::: The data :::

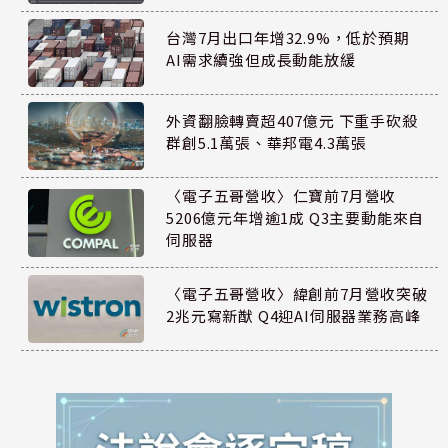
台灣7月出口年增32.9%，低於預期
AI需求續強但成長動能放緩
外資翻臉轉賣超407億元 下重手砍殺
群創5.1萬張、華邦電4.3萬張
〈電子五哥營收〉仁寶前7月營收
5206億元年增逾1成 Q3主要動能來自
伺服器
〈電子五哥營收〉緯創前7月營收突破
2兆元寫新猷 Q4迎AI伺服器業務高峰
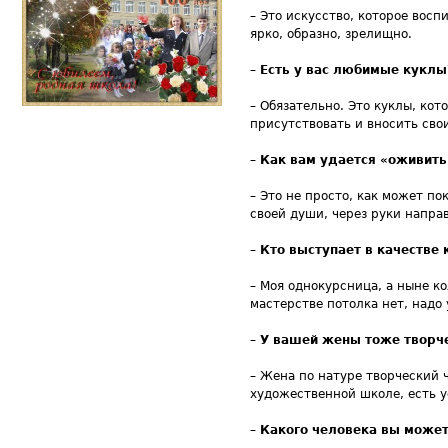
– Это искусство, которое восп
ярко, образно, зрелищно.
–
Есть у вас любимые куклы
– Обязательно. Это куклы, ко
присутствовать и вносить сво
–
Как вам удается «оживить
– Это не просто, как может по
своей души, через руки направ
–
Кто выступает в качестве 
– Моя однокурсница, а ныне ко
мастерстве потолка нет, надо
–
У вашей жены тоже творч
– Жена по натуре творческий ч
художественной школе, есть у
–
Какого человека вы может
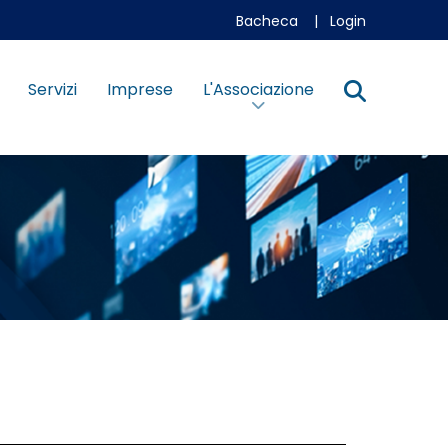
Bacheca
|
Login
Servizi
Imprese
L'Associazione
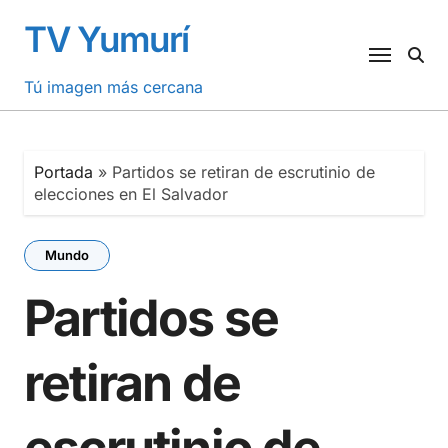
Saltar
TV Yumurí
al
contenido
Tú imagen más cercana
Portada
»
Partidos se retiran de escrutinio de
elecciones en El Salvador
Mundo
Partidos se
retiran de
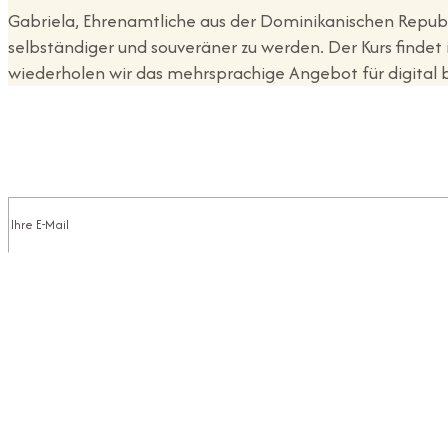
Gabriela, Ehrenamtliche aus der Dominikanischen Republi
selbständiger und souveräner zu werden. Der Kurs finde
wiederholen wir das mehrsprachige Angebot für digital 
Abonniert unseren Newsletter
Folgt uns auf instagram und facebook
Machmit-Zentrum e.V. (Mamiz)
Telefon: +49 (0)15157736629
Email: info@machmit-zentrum.org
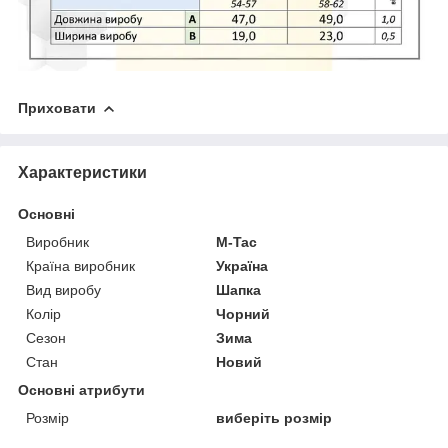
Приховати
Характеристики
Основні
Виробник
M-Tac
Країна виробник
Україна
Вид виробу
Шапка
Колір
Чорний
Сезон
Зима
Стан
Новий
Основні атрибути
Розмір
виберіть розмір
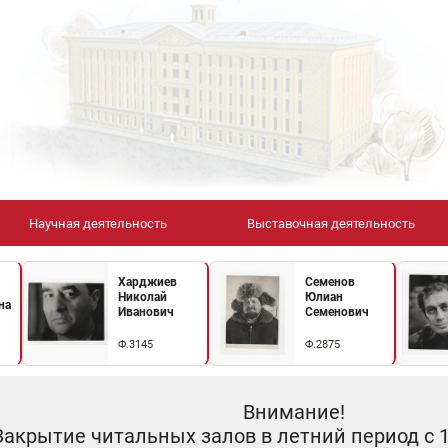
Научная деятельность
Выставочная деятельность
Харджиев
Семенов
Николай
Юлиан
на
Иванович
Семенович
Ф.3145
Ф.2875
Внимание!
Закрытие читальных залов в летний период с 10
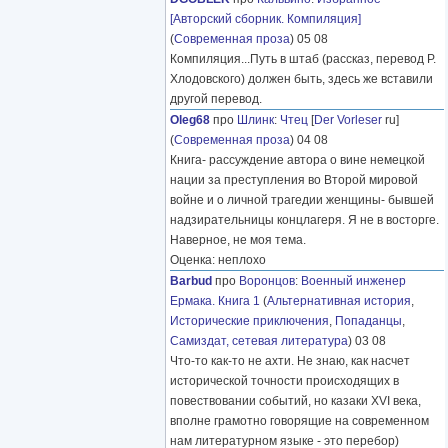
[Авторский сборник. Компиляция]
(
Современная проза
) 05 08
Компиляция...Путь в штаб (рассказ, перевод Р.
Хлодовского) должен быть, здесь же вставили
другой перевод.
Oleg68
про
Шлинк
:
Чтец
[
Der Vorleser
ru]
(
Современная проза
) 04 08
Книга- рассуждение автора о вине немецкой
нации за преступления во Второй мировой
войне и о личной трагедии женщины- бывшей
надзирательницы концлагеря. Я не в восторге.
Наверное, не моя тема.
Оценка: неплохо
Barbud
про
Воронцов
:
Военный инженер
Ермака. Книга 1
(
Альтернативная история
,
Исторические приключения
,
Попаданцы
,
Самиздат, сетевая литература
) 03 08
Что-то как-то не ахти. Не знаю, как насчет
исторической точности происходящих в
повествовании событий, но казаки XVI века,
вполне грамотно говорящие на современном
нам литературном языке - это перебор)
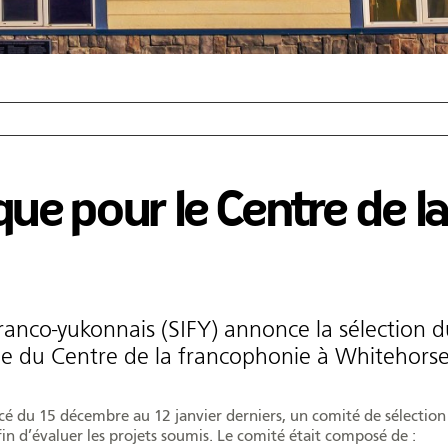
que pour le Centre de la
anco-yukonnais (SIFY) annonce la sélection d
le du Centre de la francophonie à Whitehorse
ancé du 15 décembre au 12 janvier derniers, un comité de sélection
in d’évaluer les projets soumis. Le comité était composé de :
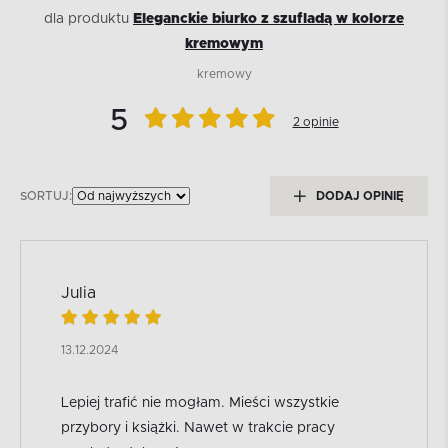
dla produktu
Eleganckie biurko z szufladą w kolorze
kremowym
kremowy
5
2 opinie
SORTUJ:
DODAJ OPINIĘ
Julia
13.12.2024
Lepiej trafić nie mogłam. Mieści wszystkie
przybory i książki. Nawet w trakcie pracy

:::

Exercise requirements
Return each line of the data where the word "перевод" appears.

Answer space
Компиляция...Путь в штаб (рассказ, перевод Р.
другой перевод.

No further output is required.